Believe it or not, KTM has won the Dakar Rally every year since 2001 when Italian Fabrizio Meoni won the race on the Austrian company’s LC4 660R. Keeping that win streak in 2013 alive falls at the feet of Frenchman Cyril Despres, the KTM factory rider ready to defend his title when the race gets started on January 5 in Lima, Peru.
If Despres or another KTM rider gets the job done, it will be 12 straight wins in the world’s most famous rally for the brand. Despres will also be gunning for his fifth career win in the race.
Prior to Christmas, it looked like Despres would be racing with teammate Marc Coma, the pair having won the Dakar in alternating years since 2005. But Coma was forced to withdraw from the race with the shoulder injury suffered in the Rally of Morocco taking longer to heal than expected.
Even though Coma was working with physiotherapists and his doctors right up to the last minute, he still has some lack of movement in his shoulder and didn’t have the level of fitness needed for such a grueling event.
Last year, Despres and Coma were only minutes apart in actual riding times after 15 days and almost 5000 miles of the world’s most challenging terrain.

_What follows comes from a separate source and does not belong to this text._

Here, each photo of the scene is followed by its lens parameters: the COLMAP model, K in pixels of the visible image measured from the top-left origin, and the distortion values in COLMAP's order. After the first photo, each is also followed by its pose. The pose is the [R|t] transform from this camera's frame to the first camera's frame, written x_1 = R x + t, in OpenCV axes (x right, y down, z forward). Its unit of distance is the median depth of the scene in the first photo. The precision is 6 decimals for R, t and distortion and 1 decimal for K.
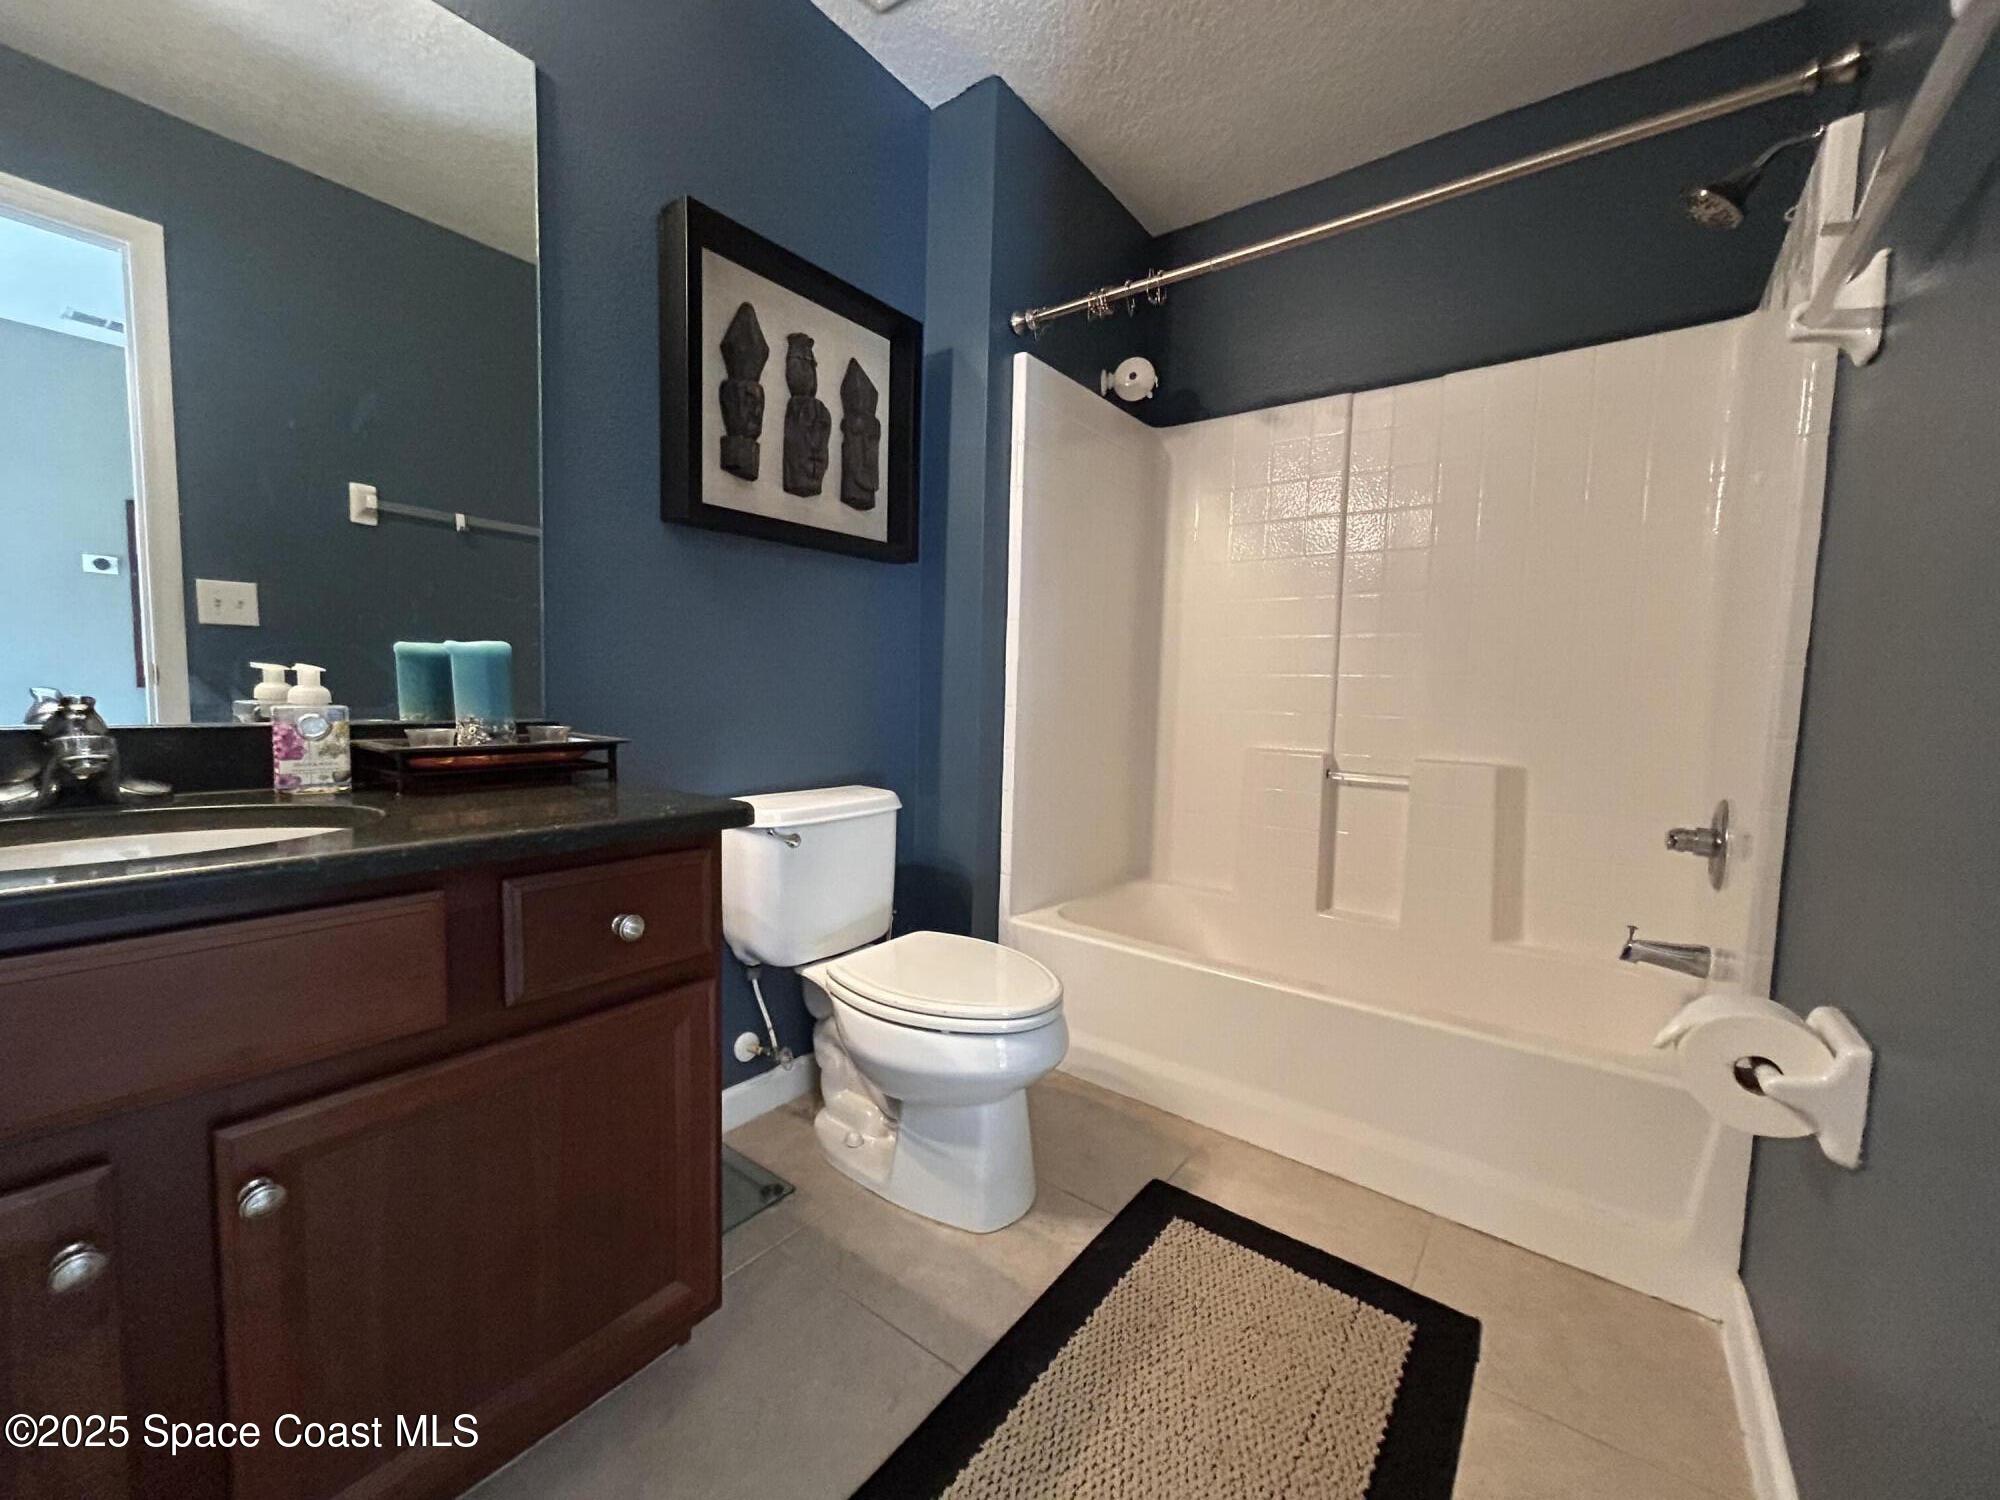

While it will now be up to Despres to again challenge for the title, American race fans were pleased to find out that Kurt Caselli had been named to ride Coma’s 450 Rally bike in this year’s race. KTM had registered a reserve rider with the organizers in case one of the factory team was unable to compete and Caselli has welcomed the opportunity to step in. Winner of multiple AMA off-road titles and the current AMA Hare & Hounds Champion, Caselli says it was always a career goal to compete in the Dakar.
“To be able to race the greatest off-road race in the world aboard the best bike in the world is truly a blessing,” he said. “This is not only a milestone in my career but also in my life.”
Meanwhile team manager Alex Doringer has underlined that Caselli will be riding in his first Dakar for experience and adventure and there is no pressure on him to achieve a top position.
Despres is quick to point out that it is the race itself that is his biggest rival.
“I am always cautious,” he says. “I always say that my biggest rival on the Dakar isn’t the other competitors but the desert itself. That is the thing on the Dakar that no one can master!”
The French rider, considered at the peak of his career, goes into the 2013 edition after victories in 2012 in the Desafio Littoral and the Morocco Rally.
Also riding in KTM colors once again and on the KTM 450 Rally factory bike will be the two regular support riders or “water carriers,” Ruben Faria of Portugal and Juan Pedrero of Spain. This year KTM is also fielding a Factory “B” Team made up of South African duo Darryl Curtis and Riaan van Niekerk, who are joined by Poland’s rising star rally personality Jakub ‘Kuba’ Przygonski.
For the first time, the South American Dakar will take a north-south perspective over the 14 stages, starting in Lima, Peru and traveling south to finish in Santiago, Chile, while taking in four stages in Argentina on the way. Riders set out on January 5 and finish on January 19 with one rest day scheduled for January 13.
They will first tackle the coastal desert of southern Peru and according to organizers will be under constant pressure for the eight stages up until the rest day. Stage nine will be the longest of 2013, some 530 miles.